Activity
Extract every line of text from the material below word for word, and leave the pictures out of your answer.

Collected material

-.-.-

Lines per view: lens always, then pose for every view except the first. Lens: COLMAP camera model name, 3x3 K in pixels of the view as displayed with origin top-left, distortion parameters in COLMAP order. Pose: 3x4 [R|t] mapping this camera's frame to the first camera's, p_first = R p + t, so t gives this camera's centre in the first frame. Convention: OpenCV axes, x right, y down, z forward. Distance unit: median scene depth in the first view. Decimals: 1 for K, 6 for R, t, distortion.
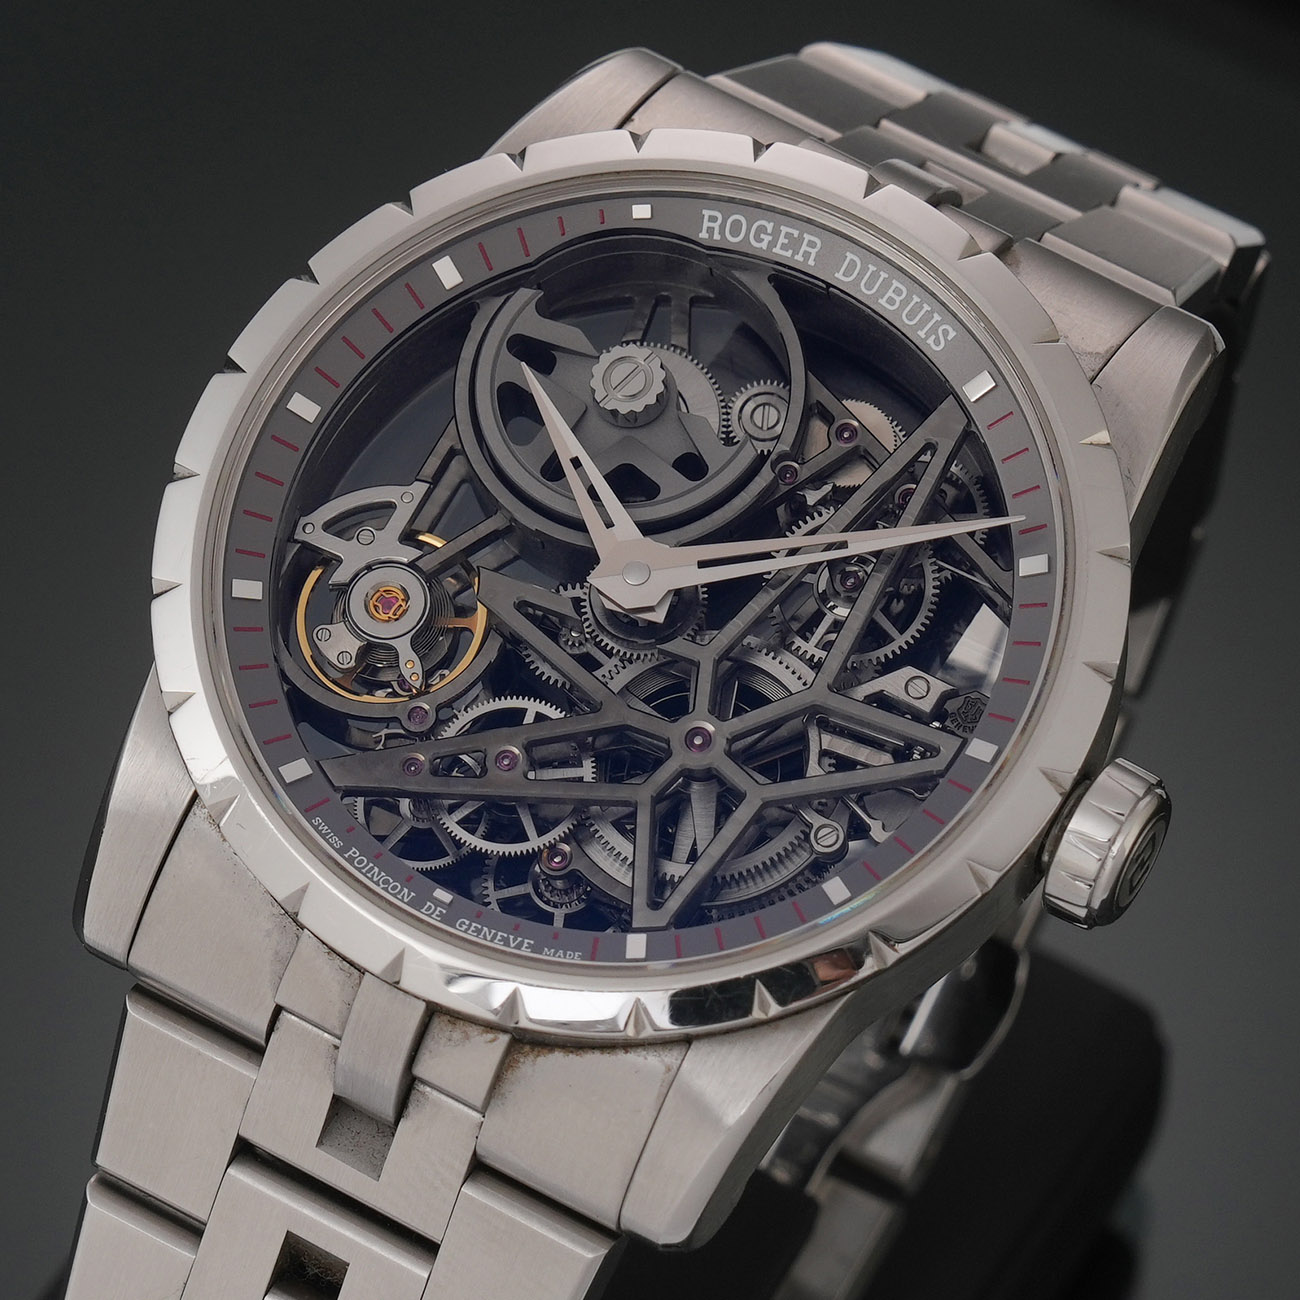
lens RADIAL K [[8250.3, 0, 650.0], [0, 8250.3, 650.0], [0, 0, 1]] dist [-0.937969, -19.728388]
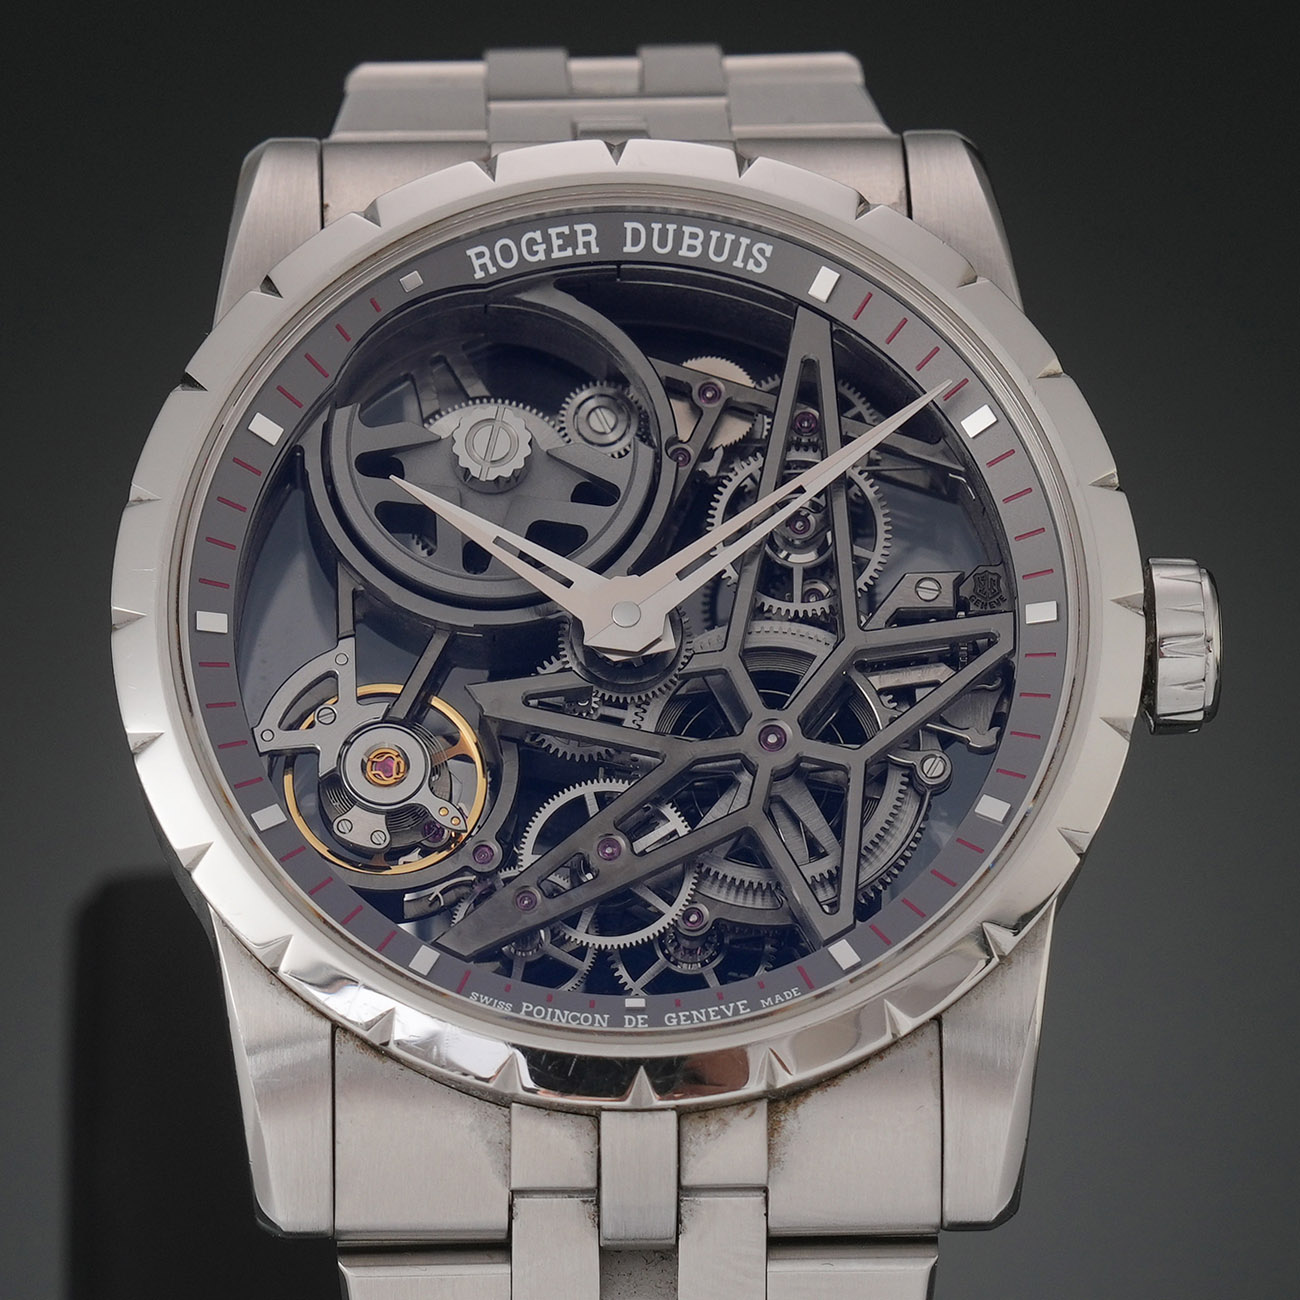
lens RADIAL K [[8250.3, 0, 650.0], [0, 8250.3, 650.0], [0, 0, 1]] dist [-0.937969, -19.728388]
pose [[0.853925, -0.450103, 0.261188, -0.246591], [0.447286, 0.891349, 0.073705, -0.073627], [-0.265984, 0.053887, 0.962470, 0.082141]]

-.-.-

Written reply
Lines per view: lens always, then pose for every view except the first. Lens: COLMAP camera model name, 3x3 K in pixels of the view as displayed with origin top-left, distortion parameters in COLMAP order. Pose: 3x4 [R|t] mapping this camera's frame to the first camera's, p_first = R p + t, so t gives this camera's centre in the first frame. Convention: OpenCV axes, x right, y down, z forward. Distance unit: median scene depth in the first view. Decimals: 1 for K, 6 for R, t, distortion.
lens RADIAL K [[8250.3, 0, 650.0], [0, 8250.3, 650.0], [0, 0, 1]] dist [-0.937969, -19.728388]
lens RADIAL K [[8250.3, 0, 650.0], [0, 8250.3, 650.0], [0, 0, 1]] dist [-0.937969, -19.728388]
pose [[0.853925, -0.450103, 0.261188, -0.246591], [0.447286, 0.891349, 0.073705, -0.073627], [-0.265984, 0.053887, 0.962470, 0.082141]]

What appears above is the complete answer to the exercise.